Perhaps hewing closest to the NVT indicator is Delphi Digital’s analysis of unspent transaction outputs (UTXOs). Like the NVT, it measures historical activity on the Bitcoin blockchain and constructs predictions, and MA-like illustrations.

Delphi surmise that the longer a coin has been dormant and unmoved the less likely it is that the coin’s owner will sell it – the owner has become a holder. The group have applied this principle to the entire UTXO pool across bitcoin’s entire history, and derived a patterned relationship between the age of the UTXO pool and the asset’s price.

utxo2.png

They observe that the UTXO pool reaches its maximum overall age – it is least volatile – during the starts of uptrends; conversely, they observe that the pool reaches its minimum age – it is most volatile – after the price peaks and during bubble-pops.

Delphi are also keen to emphasize the effect of Bitcoin’s halving event, and its role in fostering a “clear reduction of natural selling pressure” – although they add that “it’s difficult to isolate [the halving’s] direct impact because market participants likely price it in.”

The halving – the amount of bitoin awarded to a successful miner – has in the previous cycles occured squarely during market uptrends, long after the previous market cycle’s bases have been put in.

Using these methods, Delphi called a bottom in bitcoin price action by the end Q1 2019 – which has almost arrived – or H1 at the most, making their analysis one of the most auspicious and comforting.

Dime-a-Dozen

This has certainly not been an exhaustive list of bitcoin price predictions. Much of the industry think that a bottom has been found, but just as many believe the opposite. Anticipations of a final capitulation below $3,000, or even $2,000, are not uncommon.
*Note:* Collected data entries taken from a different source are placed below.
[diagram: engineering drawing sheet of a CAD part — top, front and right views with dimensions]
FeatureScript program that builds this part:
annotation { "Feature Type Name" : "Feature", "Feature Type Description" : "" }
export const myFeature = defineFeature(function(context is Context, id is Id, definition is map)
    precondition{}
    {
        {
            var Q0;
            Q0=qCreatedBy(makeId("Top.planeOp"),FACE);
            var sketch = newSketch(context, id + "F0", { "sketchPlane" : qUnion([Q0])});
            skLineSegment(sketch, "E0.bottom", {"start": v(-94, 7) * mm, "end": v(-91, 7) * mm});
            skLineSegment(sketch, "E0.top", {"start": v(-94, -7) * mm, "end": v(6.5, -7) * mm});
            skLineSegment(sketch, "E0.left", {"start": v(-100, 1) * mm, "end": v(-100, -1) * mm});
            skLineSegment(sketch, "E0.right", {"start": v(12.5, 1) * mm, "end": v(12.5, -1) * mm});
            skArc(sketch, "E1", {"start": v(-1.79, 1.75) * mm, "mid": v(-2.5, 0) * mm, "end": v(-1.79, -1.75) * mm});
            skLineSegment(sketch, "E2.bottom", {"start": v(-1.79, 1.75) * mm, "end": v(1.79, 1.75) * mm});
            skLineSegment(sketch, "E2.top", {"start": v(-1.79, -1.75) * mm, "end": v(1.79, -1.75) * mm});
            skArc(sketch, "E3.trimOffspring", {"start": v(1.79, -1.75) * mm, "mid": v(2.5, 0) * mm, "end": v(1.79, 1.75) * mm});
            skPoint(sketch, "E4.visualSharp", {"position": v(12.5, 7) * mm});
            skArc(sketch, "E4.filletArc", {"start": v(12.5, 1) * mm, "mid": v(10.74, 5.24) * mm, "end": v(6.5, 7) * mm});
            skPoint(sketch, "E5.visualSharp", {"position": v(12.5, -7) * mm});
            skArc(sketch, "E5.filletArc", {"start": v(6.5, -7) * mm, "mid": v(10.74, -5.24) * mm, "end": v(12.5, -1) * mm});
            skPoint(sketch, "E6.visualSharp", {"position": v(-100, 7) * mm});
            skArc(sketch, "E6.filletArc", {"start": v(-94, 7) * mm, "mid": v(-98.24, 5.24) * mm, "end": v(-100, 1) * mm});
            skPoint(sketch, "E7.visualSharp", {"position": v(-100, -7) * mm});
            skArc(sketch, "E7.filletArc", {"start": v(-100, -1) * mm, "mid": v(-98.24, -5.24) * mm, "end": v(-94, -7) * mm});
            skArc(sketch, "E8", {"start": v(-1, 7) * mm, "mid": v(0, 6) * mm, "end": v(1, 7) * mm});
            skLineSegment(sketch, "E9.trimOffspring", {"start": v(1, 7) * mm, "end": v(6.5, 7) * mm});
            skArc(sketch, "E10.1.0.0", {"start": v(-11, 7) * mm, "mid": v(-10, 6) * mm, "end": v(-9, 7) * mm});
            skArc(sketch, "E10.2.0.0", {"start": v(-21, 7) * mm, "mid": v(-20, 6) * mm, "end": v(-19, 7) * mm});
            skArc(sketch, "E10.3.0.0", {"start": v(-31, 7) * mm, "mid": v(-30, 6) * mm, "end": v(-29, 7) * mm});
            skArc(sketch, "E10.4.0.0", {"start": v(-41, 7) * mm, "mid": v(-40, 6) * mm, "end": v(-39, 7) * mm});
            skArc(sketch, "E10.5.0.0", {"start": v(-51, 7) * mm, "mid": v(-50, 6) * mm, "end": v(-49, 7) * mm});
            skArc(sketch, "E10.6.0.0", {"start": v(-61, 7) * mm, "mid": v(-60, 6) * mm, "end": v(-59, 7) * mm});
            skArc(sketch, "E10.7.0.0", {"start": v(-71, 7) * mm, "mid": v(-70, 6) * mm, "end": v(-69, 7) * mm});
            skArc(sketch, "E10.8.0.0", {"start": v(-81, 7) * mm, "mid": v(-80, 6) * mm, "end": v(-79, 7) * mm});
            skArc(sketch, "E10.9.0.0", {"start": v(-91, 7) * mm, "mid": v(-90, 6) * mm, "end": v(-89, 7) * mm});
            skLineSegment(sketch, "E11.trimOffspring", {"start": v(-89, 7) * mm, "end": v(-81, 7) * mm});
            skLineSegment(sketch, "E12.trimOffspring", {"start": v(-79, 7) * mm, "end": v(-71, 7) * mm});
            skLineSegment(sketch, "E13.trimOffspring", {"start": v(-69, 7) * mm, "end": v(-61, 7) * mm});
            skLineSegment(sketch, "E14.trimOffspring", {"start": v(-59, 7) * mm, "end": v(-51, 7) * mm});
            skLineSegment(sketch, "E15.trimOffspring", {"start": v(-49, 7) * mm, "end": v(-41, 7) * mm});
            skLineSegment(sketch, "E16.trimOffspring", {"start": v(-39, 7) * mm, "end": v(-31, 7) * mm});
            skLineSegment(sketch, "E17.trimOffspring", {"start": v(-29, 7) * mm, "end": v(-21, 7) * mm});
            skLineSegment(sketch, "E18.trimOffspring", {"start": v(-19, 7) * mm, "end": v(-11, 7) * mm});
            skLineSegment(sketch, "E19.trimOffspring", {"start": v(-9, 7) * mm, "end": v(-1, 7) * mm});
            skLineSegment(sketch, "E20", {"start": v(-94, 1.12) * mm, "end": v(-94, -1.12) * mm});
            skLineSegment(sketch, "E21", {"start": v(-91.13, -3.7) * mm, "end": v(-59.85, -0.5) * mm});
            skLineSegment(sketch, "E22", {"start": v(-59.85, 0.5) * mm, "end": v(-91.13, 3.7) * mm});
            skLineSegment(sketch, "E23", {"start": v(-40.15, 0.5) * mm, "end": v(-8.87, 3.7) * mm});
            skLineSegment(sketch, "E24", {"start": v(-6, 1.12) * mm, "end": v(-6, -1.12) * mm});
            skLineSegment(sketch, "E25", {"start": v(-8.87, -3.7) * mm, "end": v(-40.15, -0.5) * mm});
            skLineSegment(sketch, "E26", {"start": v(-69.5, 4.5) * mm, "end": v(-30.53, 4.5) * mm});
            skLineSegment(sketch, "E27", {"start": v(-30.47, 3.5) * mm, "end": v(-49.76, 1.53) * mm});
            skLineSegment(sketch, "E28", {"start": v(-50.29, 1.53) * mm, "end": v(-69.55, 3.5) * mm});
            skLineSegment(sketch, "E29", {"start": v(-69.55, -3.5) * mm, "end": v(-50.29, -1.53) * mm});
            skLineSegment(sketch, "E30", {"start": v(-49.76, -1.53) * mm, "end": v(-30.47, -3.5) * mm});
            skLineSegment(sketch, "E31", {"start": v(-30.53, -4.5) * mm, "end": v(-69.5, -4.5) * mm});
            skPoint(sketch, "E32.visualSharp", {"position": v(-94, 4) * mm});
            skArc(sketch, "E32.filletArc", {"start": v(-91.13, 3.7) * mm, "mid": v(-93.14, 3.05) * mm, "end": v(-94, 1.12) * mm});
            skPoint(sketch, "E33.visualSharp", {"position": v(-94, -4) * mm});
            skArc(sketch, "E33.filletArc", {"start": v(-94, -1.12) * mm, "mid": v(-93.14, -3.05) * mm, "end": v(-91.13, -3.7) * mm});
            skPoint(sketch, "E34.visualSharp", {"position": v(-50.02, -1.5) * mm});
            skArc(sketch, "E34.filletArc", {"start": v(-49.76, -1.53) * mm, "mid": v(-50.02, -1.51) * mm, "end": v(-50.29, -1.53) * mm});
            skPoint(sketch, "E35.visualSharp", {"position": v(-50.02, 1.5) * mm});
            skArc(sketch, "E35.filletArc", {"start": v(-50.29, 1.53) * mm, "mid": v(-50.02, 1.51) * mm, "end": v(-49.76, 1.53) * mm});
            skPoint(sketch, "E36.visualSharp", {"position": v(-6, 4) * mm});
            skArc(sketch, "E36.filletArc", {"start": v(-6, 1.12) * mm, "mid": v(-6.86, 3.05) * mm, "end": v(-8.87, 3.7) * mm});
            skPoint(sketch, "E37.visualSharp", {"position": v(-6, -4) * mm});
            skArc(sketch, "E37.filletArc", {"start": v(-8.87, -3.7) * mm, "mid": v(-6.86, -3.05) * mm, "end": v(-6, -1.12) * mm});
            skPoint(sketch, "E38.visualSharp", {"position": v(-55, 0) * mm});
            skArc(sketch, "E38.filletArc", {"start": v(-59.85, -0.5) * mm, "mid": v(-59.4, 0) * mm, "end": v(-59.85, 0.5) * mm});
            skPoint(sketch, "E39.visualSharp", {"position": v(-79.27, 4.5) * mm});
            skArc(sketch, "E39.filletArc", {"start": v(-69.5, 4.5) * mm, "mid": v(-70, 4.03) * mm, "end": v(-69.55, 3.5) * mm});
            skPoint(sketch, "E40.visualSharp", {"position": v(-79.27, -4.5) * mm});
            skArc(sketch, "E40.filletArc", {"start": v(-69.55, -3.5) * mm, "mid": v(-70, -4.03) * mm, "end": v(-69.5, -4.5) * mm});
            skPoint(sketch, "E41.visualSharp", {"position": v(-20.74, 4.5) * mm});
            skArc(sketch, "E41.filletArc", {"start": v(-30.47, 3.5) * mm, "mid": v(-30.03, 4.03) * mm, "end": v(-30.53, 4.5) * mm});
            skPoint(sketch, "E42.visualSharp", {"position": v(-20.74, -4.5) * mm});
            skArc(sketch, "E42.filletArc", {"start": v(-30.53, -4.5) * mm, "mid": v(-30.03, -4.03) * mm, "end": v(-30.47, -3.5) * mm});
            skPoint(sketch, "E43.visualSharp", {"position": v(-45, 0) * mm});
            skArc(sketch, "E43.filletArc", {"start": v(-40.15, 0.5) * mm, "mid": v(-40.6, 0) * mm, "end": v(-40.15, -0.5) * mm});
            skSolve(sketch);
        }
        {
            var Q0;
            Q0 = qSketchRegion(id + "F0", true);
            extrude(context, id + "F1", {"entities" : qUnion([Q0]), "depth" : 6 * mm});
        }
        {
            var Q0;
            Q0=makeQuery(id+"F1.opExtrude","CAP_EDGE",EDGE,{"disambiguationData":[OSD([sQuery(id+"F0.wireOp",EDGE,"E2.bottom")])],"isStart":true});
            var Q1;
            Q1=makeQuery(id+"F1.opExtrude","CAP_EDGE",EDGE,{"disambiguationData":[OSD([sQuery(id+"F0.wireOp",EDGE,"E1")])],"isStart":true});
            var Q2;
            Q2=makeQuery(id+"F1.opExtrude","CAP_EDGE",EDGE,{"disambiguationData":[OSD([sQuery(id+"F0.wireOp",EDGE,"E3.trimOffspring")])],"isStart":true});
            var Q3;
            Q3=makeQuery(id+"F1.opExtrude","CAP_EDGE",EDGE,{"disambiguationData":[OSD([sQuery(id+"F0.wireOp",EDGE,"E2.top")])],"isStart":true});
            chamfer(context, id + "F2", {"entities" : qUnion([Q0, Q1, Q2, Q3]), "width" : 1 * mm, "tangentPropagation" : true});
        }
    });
The concept of recurring market cycles, however, is pretty much universal across the space; and generally, most analysts tend to predict elongating market cycles. Indeed, this is already bitcoin’s longest bear market. Ultimately, it is hard to walk away from all these analyses believing that there is much more pain to come – especially for those who have weathered the storm this long. 

The only thing that just about everybody in crypto agrees on, however, is that bitcoin and crypto are not dead.